◆ **What you need to do**:
1 - According to the job description below, how many years of DevOps or platform engineering experience should a candidate have?
2 - Name every tool the job description below lists under cloud cost management.

◆ **Reading passage**:
##############################

Job Description
Job Description
We need a senior DevOps and Observability Engineer, on contract. The role covers
infrastructure automation, CI/CD pipelines, cloud operations, and observability. You own both sides: build-and-deploy and the observability stack.
On-call rotation is part of the job, shared across the team.
Background check required.
Required Skills
• Infrastructure as Code and configuration management: Terraform for infrastructure,
Ansible for application deployment and config
• Scripting: Bash, Python, PowerShell
• CI/CD pipelines: GitHub Actions, including integration of SAST, DAST, secret
scanning, and dependency auditing without turning every deploy into a compliance
obstacle course
• Cloud platforms: AWS and/or Azure
• Cloud cost management: Infracost with pre-commit hooks, AWS Cost Explorer, AWS
Budgets, Azure Cost Management + Billing, Azure Budgets
• Identity and access management: IAM across cloud platforms; least privilege in
practice, not just on paper
• Networking fundamentals: VNETs, VPCs, subnets, routing, and enough
troubleshooting instinct to isolate a network problem without immediately filing a
ticket
• Log management: Splunk and/or ELK Stack (Elasticsearch, Logstash, Kibana)
• Observability and alerting: LogicMonitor
• Containerization: Docker, including writing efficient Dockerfiles and keeping images
lean; you know why bloated images are a problem and you don’t copy the internet’s
bad habits
• Version control: Git/GitHub
What You Bring
• 5 to 8 years in DevOps or platform engineering
• You build observability pipelines and alerting frameworks from scratch
• Cross-platform experience (Linux and Windows); Linux-first thinking is a plus
• You build tools, not workarounds
• You don’t need hand-holding to ship
• You’ve been on-call long enough to know the difference between an alert that
matters and one that wakes everyone up for nothing. When an incident hits, you
lead the call. Your post-mortems result in actual changes, not a doc nobody reads.
• You can connect SLO/SLA metrics to outcomes the business actually cares about
Nice to Have
• Kubernetes cluster administration
• Prometheus and/or Grafana (dashboard design and metrics pipelines)
• LogicMonitor Synthetics or similar uptime and synthetic

##############################

◆ **Extracted information**:
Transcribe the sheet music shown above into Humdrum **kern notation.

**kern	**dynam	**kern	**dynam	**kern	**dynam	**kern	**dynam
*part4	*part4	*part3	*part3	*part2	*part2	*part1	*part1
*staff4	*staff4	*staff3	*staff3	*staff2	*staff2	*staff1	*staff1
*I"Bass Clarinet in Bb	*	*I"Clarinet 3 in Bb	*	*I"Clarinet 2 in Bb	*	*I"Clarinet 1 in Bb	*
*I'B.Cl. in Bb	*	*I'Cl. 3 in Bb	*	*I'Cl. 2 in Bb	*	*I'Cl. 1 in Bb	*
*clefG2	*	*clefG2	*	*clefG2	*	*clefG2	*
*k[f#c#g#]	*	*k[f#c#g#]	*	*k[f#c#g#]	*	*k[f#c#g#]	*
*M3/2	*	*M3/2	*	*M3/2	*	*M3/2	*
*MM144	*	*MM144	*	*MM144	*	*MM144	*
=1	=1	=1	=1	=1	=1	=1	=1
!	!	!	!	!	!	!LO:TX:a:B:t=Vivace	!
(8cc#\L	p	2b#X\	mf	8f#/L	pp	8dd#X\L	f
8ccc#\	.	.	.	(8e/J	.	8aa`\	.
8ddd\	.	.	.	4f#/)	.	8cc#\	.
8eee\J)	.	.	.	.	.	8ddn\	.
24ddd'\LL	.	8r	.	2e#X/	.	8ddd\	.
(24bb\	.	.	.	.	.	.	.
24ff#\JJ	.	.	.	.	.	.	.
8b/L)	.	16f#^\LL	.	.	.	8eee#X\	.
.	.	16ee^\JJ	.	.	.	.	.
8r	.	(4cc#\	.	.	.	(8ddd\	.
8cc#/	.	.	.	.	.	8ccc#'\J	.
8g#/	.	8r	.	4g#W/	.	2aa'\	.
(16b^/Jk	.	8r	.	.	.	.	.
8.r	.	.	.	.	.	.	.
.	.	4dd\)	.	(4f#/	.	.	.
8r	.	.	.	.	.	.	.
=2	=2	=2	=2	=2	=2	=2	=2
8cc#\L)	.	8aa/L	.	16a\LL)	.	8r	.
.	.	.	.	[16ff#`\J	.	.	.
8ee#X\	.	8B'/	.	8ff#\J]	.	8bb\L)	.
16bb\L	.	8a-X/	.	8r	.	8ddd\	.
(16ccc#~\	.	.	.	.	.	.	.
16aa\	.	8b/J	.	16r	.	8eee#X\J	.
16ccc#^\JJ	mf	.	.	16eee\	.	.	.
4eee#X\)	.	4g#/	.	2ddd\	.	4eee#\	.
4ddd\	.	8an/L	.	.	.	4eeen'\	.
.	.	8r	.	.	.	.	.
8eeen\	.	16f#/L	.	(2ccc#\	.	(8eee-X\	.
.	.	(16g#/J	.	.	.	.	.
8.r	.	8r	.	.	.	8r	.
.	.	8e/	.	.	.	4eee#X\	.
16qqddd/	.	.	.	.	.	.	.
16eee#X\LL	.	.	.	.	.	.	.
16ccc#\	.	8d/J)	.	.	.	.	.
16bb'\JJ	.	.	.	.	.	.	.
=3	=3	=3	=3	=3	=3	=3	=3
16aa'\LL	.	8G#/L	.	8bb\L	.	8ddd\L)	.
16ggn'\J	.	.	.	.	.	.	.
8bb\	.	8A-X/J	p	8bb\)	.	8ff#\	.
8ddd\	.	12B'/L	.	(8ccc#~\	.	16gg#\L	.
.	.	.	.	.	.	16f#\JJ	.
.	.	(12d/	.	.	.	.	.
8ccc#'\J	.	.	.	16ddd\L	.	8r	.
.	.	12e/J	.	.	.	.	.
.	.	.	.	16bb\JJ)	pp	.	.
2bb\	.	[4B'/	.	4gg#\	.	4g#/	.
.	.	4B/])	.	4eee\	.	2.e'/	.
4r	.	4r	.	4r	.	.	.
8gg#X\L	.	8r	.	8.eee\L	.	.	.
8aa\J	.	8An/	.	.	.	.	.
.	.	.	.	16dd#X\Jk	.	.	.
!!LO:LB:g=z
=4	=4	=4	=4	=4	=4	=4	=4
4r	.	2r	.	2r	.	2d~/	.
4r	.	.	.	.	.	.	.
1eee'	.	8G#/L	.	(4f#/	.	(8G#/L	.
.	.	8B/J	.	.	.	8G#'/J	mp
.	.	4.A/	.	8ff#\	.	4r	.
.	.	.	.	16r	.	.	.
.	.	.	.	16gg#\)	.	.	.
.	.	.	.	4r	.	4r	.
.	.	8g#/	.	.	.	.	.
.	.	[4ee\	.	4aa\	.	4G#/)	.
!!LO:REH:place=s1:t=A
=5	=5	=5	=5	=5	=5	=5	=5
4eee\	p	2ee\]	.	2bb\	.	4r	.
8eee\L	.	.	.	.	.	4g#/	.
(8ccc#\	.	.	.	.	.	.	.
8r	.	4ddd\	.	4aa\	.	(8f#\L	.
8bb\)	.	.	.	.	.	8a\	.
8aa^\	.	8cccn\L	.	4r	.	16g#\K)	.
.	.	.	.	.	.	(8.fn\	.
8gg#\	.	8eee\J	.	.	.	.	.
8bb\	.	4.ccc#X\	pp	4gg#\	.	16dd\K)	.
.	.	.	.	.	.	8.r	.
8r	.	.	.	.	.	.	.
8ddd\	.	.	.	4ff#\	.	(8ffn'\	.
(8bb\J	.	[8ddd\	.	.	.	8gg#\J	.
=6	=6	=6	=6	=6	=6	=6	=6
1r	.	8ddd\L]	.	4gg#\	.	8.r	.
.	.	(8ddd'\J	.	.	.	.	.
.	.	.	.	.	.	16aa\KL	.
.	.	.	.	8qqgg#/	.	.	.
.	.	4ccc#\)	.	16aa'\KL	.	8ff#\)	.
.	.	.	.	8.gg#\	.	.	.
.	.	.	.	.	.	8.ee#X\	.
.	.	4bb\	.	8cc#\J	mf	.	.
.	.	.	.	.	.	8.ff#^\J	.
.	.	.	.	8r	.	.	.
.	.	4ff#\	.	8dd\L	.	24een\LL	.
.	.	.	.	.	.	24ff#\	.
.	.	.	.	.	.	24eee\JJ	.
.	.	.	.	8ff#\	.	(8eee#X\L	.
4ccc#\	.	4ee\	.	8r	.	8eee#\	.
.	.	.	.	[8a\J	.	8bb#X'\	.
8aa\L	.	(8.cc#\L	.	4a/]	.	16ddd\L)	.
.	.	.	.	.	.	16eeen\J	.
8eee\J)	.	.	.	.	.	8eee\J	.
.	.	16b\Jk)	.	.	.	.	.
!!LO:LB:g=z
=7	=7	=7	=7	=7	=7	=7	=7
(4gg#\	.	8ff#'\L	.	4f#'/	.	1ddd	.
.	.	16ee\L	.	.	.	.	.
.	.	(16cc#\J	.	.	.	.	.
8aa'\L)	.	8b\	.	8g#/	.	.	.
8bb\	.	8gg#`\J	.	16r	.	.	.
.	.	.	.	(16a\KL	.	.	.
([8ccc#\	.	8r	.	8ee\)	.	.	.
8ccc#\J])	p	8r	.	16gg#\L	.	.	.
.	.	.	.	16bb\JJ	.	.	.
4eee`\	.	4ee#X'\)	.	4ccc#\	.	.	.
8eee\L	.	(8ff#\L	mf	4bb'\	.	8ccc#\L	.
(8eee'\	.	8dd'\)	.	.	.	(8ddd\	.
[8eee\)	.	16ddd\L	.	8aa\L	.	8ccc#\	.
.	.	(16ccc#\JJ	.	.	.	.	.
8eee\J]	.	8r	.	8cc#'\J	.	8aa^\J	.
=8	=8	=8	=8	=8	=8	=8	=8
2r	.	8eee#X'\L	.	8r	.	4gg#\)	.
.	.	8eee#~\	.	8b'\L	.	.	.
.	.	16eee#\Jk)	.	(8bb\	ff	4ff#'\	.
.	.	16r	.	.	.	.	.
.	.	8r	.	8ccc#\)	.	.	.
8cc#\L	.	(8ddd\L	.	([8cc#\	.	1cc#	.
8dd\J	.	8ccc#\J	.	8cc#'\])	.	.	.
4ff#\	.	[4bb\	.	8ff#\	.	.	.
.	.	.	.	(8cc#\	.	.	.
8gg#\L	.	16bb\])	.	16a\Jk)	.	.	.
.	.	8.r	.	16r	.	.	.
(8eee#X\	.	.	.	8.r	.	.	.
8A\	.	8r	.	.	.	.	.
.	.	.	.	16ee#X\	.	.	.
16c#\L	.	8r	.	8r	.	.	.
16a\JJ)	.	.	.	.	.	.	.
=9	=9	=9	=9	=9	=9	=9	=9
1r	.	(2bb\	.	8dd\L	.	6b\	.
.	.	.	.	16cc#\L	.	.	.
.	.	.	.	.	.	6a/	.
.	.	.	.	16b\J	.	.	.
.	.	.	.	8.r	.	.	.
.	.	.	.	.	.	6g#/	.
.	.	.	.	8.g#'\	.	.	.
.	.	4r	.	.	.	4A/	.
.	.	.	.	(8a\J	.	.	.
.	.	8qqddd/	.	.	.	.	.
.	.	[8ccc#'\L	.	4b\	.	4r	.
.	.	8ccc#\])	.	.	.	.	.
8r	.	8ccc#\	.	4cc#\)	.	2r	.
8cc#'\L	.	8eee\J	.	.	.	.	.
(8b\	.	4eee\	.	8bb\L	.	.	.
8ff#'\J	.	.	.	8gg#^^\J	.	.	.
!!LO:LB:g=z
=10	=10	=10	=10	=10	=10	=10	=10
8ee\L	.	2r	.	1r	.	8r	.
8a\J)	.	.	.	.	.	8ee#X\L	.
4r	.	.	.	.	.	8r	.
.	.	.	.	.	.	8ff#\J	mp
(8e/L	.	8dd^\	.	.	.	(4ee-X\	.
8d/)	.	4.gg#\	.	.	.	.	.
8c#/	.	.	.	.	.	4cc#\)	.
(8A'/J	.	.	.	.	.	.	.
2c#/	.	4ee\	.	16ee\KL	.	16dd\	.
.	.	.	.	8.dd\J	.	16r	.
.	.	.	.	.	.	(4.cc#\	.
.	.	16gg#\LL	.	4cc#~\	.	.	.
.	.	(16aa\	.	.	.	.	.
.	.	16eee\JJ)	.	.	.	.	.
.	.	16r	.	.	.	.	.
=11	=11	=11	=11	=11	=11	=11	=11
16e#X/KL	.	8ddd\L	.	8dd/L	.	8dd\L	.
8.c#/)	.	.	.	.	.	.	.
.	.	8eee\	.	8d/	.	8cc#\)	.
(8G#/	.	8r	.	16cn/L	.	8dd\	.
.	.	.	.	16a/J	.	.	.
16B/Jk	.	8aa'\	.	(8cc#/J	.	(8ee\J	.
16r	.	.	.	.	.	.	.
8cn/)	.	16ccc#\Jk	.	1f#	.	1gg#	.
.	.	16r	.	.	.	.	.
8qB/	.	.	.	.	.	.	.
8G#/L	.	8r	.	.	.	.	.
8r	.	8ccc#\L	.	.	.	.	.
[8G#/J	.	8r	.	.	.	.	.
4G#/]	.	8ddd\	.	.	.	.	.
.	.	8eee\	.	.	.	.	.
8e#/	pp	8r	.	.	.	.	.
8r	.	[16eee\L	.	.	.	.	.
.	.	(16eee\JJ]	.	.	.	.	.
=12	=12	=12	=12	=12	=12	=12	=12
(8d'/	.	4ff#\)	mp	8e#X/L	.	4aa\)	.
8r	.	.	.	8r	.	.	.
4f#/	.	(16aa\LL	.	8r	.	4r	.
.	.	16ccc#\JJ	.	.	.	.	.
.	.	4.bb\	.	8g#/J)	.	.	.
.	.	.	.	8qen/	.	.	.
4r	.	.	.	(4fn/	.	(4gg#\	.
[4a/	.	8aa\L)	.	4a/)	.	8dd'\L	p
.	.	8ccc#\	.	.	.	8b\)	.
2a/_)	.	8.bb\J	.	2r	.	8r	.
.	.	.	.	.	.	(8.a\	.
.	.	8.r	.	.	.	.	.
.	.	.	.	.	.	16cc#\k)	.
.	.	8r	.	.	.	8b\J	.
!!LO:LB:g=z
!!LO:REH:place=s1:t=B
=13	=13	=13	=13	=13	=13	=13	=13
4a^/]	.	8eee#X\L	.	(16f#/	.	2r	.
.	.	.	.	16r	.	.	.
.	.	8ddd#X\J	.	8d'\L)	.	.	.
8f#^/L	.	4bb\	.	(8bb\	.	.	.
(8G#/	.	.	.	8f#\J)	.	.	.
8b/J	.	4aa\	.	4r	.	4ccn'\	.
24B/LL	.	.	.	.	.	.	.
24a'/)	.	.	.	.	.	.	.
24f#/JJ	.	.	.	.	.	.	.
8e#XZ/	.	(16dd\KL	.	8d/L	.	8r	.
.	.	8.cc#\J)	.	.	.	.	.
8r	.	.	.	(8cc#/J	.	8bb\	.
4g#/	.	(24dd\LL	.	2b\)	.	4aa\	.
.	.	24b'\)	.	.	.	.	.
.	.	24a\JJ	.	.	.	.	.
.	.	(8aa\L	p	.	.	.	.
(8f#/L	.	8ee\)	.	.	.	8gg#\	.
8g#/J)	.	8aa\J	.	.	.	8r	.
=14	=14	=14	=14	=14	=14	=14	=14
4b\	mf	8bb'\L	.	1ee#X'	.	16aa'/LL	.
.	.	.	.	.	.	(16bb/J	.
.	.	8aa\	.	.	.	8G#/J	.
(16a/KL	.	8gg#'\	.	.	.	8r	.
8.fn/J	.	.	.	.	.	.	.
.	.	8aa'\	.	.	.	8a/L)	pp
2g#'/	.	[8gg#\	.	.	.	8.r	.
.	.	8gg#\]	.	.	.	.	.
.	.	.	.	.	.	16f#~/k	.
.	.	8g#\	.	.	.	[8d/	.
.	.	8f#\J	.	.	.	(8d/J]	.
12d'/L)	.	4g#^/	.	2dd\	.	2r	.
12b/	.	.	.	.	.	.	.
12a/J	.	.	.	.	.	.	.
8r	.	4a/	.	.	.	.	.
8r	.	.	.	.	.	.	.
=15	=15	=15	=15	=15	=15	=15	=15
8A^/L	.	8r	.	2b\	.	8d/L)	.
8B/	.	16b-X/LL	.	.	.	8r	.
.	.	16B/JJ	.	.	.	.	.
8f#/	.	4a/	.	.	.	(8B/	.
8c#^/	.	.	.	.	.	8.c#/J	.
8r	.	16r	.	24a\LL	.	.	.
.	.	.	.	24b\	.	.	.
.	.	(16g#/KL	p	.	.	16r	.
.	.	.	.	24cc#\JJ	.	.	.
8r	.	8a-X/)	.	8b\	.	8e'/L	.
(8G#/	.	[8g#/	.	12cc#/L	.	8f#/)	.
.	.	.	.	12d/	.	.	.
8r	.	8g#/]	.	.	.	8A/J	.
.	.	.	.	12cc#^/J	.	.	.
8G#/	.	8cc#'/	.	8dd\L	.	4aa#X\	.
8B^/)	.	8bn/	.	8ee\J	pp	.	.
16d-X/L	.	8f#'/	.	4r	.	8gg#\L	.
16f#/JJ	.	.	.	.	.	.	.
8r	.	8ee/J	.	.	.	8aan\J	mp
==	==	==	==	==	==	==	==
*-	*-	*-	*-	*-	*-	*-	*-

##############################

◆ **Responses in order**:
1 - 5 to 8 years

2 -
- Infracost (with pre-commit hooks)
- AWS Cost Explorer
- AWS Budgets
- Azure Cost Management + Billing
- Azure Budgets